How might the UK react to the Commission’s refusal? The Command Paper discusses the application of the safeguards clause in Article 16 of the Protocol, but considers its exercise ‘undesirable for the time being’. The clause allows one of the parties to adopt safeguard measures if ‘the application of this Protocol leads to serious economic, societal or environmental difficulties that are liable to persist, or to diversion of trade.’ The UK Government argues that the Protocol has indeed led to diversion of trade and that it has also led to serious societal difficulties, evident in the violence that took place in Northern Ireland in April.
There are lots of question marks over the interpretation of Article 16, not least whether any diversion of trade – something inherent in Brexit – suffices. Even if it does, Article 16 is not a panacea as it only allows for measures that are ‘restricted with regard to their scope and duration to what is strictly necessary in order to remedy the situation’. Hence if there is trade diversion with regard to those emblematic chilled sausages and other meat products, then the UK may well adopt safeguard measures – i.e. the decision not to enforce EU law banning the import of chilled meats – but nothing more. Importantly, Article 16 cannot be used to suspend all trade aspects of the Protocol.
The EU would then be entitled to adopt rebalancing measures, which would themselves need to be strictly necessary. Whether those rebalancing measures are confined to trade facilitated by the Protocol or could extend to trade under the TCA is not clear.
Hence the invocation of Article 16 would predominantly be symbolic, but would not resolve the underlying difficulties in the long term. It might appease pro-Brexit voices in Northern Ireland and the UK more generally, but it would not help to build the necessary trust between the EU and the UK as the EU would almost certainly launch legal proceedings against the UK.
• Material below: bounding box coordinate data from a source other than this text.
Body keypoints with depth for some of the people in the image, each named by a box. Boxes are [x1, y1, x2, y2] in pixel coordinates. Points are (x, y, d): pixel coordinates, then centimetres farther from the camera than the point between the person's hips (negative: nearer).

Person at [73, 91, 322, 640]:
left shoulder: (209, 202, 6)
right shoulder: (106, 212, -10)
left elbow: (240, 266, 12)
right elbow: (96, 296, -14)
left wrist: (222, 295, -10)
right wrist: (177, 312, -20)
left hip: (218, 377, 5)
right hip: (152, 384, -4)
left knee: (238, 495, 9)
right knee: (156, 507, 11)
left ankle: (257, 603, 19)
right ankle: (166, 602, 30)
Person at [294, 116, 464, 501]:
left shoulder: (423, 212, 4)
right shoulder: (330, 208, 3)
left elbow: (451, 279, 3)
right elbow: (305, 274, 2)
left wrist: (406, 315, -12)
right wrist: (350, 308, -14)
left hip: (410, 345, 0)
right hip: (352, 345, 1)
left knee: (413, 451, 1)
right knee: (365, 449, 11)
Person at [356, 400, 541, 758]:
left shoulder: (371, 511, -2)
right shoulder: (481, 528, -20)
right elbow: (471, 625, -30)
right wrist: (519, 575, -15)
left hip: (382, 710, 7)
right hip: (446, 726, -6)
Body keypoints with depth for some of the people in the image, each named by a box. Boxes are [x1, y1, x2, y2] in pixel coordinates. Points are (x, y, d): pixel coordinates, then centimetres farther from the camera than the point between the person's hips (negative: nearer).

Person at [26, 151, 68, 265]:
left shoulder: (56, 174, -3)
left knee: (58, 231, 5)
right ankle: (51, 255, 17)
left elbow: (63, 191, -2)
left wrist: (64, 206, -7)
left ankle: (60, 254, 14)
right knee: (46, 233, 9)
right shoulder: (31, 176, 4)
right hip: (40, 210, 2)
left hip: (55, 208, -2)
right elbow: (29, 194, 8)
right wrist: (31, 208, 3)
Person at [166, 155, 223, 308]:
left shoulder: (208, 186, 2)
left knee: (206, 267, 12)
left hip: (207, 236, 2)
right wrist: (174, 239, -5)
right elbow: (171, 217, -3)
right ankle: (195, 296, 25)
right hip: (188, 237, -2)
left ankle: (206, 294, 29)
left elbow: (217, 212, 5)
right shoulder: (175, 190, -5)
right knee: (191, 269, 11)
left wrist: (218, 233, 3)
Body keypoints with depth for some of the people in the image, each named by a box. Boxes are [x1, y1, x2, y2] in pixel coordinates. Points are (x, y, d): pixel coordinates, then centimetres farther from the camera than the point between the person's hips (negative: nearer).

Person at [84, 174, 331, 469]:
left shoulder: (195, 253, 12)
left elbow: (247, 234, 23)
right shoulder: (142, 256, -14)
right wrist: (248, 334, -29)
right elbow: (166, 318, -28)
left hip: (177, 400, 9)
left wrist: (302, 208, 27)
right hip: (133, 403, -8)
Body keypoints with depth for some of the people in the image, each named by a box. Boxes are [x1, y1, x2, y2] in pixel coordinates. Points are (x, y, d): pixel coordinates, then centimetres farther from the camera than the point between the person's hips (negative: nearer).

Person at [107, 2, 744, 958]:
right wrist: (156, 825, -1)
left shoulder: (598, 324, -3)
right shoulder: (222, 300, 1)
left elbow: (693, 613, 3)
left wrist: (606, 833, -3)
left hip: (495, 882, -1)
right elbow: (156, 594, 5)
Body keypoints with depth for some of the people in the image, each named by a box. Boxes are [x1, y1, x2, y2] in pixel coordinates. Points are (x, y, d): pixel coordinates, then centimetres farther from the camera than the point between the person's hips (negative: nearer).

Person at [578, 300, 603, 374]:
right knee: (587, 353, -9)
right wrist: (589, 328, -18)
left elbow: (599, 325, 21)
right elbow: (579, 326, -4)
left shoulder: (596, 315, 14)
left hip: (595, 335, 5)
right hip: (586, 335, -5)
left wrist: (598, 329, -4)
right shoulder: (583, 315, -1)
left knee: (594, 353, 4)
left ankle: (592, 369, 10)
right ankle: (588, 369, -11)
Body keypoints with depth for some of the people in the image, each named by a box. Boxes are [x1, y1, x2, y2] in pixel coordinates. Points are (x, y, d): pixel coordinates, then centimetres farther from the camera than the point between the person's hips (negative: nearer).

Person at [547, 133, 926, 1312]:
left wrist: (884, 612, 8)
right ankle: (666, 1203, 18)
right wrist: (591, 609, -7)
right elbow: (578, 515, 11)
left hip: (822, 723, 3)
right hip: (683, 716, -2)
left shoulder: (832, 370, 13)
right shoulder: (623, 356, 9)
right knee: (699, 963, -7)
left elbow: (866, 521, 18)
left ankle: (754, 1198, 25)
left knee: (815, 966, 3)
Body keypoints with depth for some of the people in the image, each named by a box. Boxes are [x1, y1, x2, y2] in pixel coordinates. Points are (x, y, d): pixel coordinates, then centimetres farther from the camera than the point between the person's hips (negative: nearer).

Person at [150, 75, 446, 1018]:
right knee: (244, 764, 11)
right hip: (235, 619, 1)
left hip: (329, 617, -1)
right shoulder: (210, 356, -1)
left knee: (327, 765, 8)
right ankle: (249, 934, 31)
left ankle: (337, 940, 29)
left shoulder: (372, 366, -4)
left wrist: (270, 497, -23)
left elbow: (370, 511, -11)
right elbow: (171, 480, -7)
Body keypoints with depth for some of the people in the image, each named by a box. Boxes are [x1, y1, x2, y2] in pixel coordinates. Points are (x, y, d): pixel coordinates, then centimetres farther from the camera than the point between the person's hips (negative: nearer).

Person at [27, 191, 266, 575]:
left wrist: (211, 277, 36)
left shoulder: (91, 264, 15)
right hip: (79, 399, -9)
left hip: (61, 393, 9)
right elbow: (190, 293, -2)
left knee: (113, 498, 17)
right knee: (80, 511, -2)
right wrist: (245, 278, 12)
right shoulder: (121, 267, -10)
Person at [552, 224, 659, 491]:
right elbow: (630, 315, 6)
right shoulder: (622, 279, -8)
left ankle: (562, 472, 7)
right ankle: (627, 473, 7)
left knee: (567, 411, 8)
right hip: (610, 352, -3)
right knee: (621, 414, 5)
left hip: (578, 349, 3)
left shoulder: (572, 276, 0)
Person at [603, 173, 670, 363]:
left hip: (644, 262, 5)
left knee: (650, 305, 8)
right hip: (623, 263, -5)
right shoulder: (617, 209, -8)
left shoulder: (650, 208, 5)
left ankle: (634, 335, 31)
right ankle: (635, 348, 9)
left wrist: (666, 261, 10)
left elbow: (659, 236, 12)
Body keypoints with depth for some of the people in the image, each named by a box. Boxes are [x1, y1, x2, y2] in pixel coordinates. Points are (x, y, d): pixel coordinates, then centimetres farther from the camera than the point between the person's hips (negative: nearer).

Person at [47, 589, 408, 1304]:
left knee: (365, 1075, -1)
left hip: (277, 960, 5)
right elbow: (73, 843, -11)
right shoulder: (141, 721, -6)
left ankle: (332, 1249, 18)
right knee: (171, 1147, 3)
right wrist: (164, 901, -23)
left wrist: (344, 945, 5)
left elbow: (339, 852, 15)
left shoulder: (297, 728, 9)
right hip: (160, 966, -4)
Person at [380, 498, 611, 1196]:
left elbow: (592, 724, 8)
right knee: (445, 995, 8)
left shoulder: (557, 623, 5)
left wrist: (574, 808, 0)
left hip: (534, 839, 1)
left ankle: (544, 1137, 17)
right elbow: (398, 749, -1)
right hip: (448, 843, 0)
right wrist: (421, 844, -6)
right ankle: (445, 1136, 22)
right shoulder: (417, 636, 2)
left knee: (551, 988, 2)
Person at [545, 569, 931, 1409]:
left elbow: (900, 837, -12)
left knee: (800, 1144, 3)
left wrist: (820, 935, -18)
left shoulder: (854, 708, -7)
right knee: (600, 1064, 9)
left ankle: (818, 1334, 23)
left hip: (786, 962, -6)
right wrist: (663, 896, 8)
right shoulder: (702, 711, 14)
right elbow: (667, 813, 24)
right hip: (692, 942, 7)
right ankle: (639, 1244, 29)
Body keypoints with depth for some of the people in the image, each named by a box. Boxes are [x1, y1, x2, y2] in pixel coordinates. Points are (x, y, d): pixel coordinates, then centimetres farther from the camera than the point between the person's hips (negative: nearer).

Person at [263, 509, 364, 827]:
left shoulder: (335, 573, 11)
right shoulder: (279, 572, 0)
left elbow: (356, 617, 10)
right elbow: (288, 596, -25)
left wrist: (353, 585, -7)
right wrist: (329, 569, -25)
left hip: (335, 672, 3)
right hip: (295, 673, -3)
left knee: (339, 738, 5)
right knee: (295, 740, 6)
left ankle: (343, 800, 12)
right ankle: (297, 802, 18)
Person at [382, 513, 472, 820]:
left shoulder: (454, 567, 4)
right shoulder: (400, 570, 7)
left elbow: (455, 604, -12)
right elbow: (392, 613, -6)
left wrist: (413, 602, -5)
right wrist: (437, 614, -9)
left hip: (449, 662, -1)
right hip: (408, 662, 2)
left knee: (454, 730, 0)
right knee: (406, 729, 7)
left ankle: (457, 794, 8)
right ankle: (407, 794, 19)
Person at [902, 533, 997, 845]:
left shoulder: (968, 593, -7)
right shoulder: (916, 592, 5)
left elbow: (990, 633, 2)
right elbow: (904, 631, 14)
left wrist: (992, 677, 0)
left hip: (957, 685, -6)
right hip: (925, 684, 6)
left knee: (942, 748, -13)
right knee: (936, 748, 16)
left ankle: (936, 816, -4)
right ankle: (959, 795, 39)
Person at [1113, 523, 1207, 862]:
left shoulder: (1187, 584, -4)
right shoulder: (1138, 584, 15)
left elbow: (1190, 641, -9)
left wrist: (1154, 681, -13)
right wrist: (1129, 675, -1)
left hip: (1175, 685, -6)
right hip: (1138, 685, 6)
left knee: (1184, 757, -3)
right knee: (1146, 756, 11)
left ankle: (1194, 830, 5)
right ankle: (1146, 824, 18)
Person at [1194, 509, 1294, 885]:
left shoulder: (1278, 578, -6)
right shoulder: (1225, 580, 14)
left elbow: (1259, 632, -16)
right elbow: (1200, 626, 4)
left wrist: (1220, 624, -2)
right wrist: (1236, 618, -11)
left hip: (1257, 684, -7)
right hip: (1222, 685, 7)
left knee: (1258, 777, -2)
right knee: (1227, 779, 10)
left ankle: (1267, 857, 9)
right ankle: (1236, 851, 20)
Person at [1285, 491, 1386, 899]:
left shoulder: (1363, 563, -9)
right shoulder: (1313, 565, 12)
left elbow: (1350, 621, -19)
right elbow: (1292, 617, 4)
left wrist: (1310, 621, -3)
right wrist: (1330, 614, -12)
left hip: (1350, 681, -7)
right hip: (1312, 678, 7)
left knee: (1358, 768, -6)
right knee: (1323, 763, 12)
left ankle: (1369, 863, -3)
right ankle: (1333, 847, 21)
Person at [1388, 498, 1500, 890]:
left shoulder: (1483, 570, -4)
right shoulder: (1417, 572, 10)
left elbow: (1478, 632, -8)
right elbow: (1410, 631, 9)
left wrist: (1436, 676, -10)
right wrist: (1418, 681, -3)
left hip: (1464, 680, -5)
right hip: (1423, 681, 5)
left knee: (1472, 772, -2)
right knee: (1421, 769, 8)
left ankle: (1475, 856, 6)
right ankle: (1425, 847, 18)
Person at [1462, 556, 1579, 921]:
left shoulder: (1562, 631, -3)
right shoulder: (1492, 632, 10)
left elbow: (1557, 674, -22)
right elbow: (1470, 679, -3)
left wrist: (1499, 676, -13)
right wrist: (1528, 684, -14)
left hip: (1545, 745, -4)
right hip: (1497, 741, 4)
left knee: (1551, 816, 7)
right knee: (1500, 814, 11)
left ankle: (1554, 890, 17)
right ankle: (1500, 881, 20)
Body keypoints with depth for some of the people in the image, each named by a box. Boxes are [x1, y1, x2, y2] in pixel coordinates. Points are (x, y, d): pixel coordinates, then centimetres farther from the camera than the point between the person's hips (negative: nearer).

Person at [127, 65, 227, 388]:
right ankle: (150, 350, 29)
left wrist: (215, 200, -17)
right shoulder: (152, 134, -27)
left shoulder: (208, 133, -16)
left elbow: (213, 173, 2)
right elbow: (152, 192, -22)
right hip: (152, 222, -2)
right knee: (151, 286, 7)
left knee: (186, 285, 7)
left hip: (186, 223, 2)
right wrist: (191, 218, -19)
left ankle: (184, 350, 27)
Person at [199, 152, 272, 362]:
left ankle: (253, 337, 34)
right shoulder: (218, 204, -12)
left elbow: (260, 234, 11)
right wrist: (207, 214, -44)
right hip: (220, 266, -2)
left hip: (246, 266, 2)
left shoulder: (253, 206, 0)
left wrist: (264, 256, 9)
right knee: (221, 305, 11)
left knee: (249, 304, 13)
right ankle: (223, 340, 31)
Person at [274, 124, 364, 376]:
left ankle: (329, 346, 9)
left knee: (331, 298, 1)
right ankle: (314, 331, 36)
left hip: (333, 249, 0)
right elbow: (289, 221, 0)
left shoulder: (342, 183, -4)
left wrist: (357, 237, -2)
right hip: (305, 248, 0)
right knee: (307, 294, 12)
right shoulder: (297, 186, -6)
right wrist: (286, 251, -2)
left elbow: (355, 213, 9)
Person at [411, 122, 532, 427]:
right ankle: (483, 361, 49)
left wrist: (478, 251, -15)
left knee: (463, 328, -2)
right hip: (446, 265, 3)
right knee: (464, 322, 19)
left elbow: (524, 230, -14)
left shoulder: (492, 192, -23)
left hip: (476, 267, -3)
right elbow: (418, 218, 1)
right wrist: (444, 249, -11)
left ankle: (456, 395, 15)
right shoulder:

Three possible explanations
The big question therefore is what this Command Paper is really about. One explanation is that it is designed for domestic consumption only, so that it can largely be ignored. A more sinister explanation would be that it is part of a longer-term strategy to ratchet up resistance to the Protocol amongst the population of Northern Ireland in the hope that the 2022 elections to the Northern Ireland Assembly might return an anti-Protocol majority. With the consent vote according to Article 18 looming in 2024, the Northern Ireland Assembly could thus put an end to the trade elements of the Protocol forcing the EU to re-negotiate those elements of it. While the Article 18 route is the only way towards renegotiation accepted by the EU, recent polling in Northern Ireland does not suggest that an anti-Protocol majority is likely. A third explanation of the Command Paper would be more benign. It could be understood as containing various options from which to choose, in the hope that some of them might be acceptable to the EU. For instance, the rather hidden suggestion that the EU and the UK should agree a ‘standstill’ on existing arrangements – including grace periods, etc – could be seen as an attempt to take the heat out of the Protocol negotiations. If this was the intention, one may wonder why the UK Government continues to employ trust-eroding means of delivering these kinds of messages to the EU.